Bluff masters: White-ball cricket’s ultimate sucker punch
The slower delivery can leave even top batters look like amateurs but the sheer joy of it lies in the set-up
It has almost been drilled into us. Over and over again. If you have watched enough cricket, you would have heard Sunil Gavaskar talking about West Indies and about fast bowling. And once the conversation turns in that direction, the great India opener invariably brings up Andy Roberts.
“I think Andy is the finest fast bowler I have ever faced,” he once said. And given that he faced a lot of genuine fast bowling, that isn’t a compliment to be taken lightly. The reason the West Indies stalwart was rated so highly was a simple one: he was intelligent. Always thinking, always evolving, and it didn't matter if you were past 100, you always had to be watchful against him.
One of Roberts’ favourite party tricks was his bouncer – a two-paced weapon of deception that almost no one could ever quite call. Some would call it a slower bouncer but the pace legend himself revealed that it wasn't the slower one that did the damage, rather it was the quicker one that followed.
The slower bouncer, bowled at around 85 mph, would lull the batter into thinking that they could easily play the pull or hook against it. And just when it looked like they had found their comfort zone, Roberts would unleash a quicker bouncer – around 90 mph or more – and get the wicket.
At the end of the day, batting is all about timing. Get your bat down to meet the ball at the right time and the ball will speed off in the desired direction. Get it wrong and it will go nowhere; worse still, you could get dismissed. Roberts’ change of pace would rob the batters of timing, and often that is all that was needed.
There were others who did it too (Dennis Lillee and so many others liked their cutters) but Roberts was the scientist, experimenting with pace, seam/cross-seam, lines and angles. It was an all-consuming passion. But when the fast bowler retired in 1983, for a while it seemed like the slower ball variation went into hibernation as well.
However, with ODI cricket taking over and batters started to feel the pressure to play shots, bowlers started dipping into their bag of tricks once again. Reverse swing was a weapon of choice, but Wasim Akram found ways to combine that with slower balls. It made him unstoppable and it made the tactic a must have.
Now, every bowler worth his salt worked on a slower ball. Some clues were derived from baseball, some from the past. The cutters and the slower bouncers were soon overtaken by the back-of-the-hand and knuckleball varieties. The split-finger variation had limited success.
With reverse swing starting to go out of the game due to two balls being used from either end, the change of pace has become vital for bowlers.
The faster the game got, the harder the batters tried to hit and the more easily they got suckered into playing the false shot. The trick, though, was always in the set-up.
A different timing
Australian all-rounder Ian ‘The Freak’ Harvey could reportedly bowl a different kind of slower delivery for every ball in an over but he believed that the most important thing was knowing when to bowl it.

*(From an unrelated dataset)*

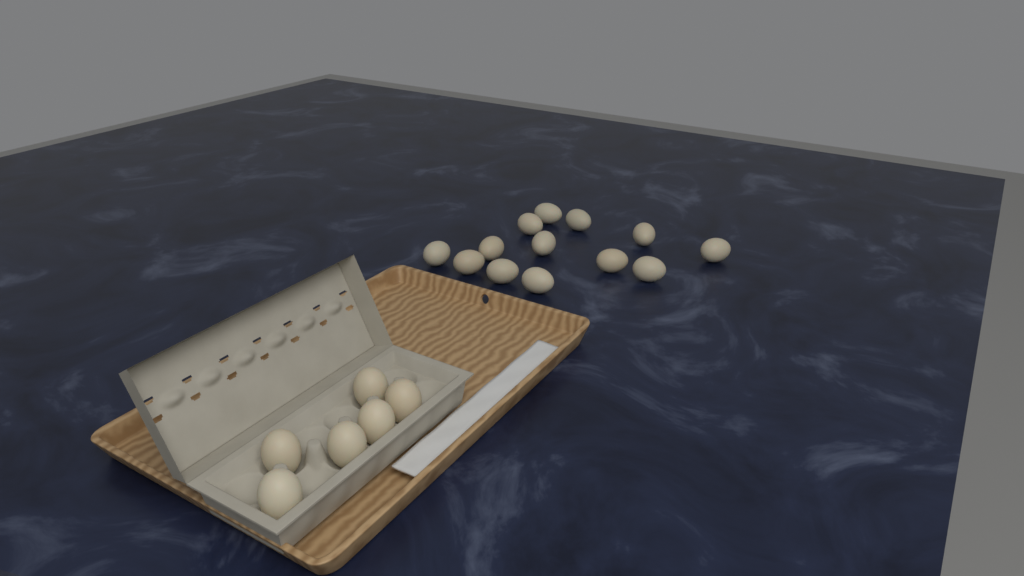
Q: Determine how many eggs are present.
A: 19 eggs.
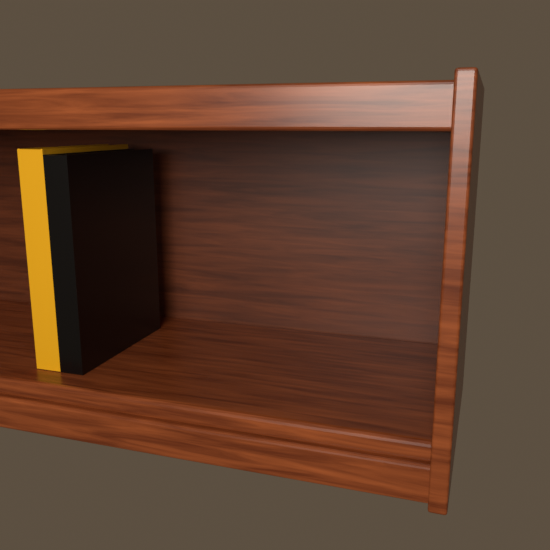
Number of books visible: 2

And that is an art Jasprit Bumrah seems to have mastered. From the slower ball that got Shaun Marsh out at the MCG to set up India's first-ever Test series win in Australia in 2018 to the off-cutter that foxed Mohammad Rizwan in Ahmedabad on Saturday, the India pacer just has the knack of landing the sucker punch.

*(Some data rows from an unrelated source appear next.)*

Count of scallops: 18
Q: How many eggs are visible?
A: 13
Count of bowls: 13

“When I was young, I used to ask a lot of questions, so that has helped me develop a lot of knowledge,” said Bumrah after India’s seven-wicket win over Pakistan. “I like to read the wickets and try a lot of options.”
When asked about Rizwan's wicket, he said: “I saw Jaddu’s ball was turning, so I count my slower ball as a spinner’s slower ball. I thought that can make the run-scoring tough and it worked. Sometimes it goes that way.”
The great trick, though, is to keep the batter guessing. For that to happen, you need to assess the conditions, understand the game situation and get your field right. Everything can be used to plant a fresh doubt in the mind of the batter or simply make them complacent. Send them one way and strike from the other. It is a game of bluff and everything counts.
Dwayne Bravo earned his chops thanks to the slower ball, Chris Carins’ delivery would almost drop on to the batters (search for Chris Read), Zaheer Khan's knuckleball was just as special while Venkatesh Prasad’s leg-cutter took some getting used to.
Much of what Lasith Malinga taught Bumrah during their days at Mumbai Indians is the base but so much more has been added on top of it by the India pacer.
In Malinga’s case, the set-up was more basic. High pace followed by the off-cutter. It worked because the pace demanded that batters get into their shots early. Bumrah doesn’t have the same pace, but his movement and subtle changes of angle help him manoeuvre the batter into a corner.
It doesn’t always work but when it does, it leaves the batter looking like someone who had picked up the bat for the first time. Rizwan did not look like someone who was batting on 49, rather he looked like an embarrassed amateur.
The same ball may not have worked as well in Australia or England but here it gripped and completely tilted the match towards the home team. It was, in the minds of many Indians, more than just a little change of pace.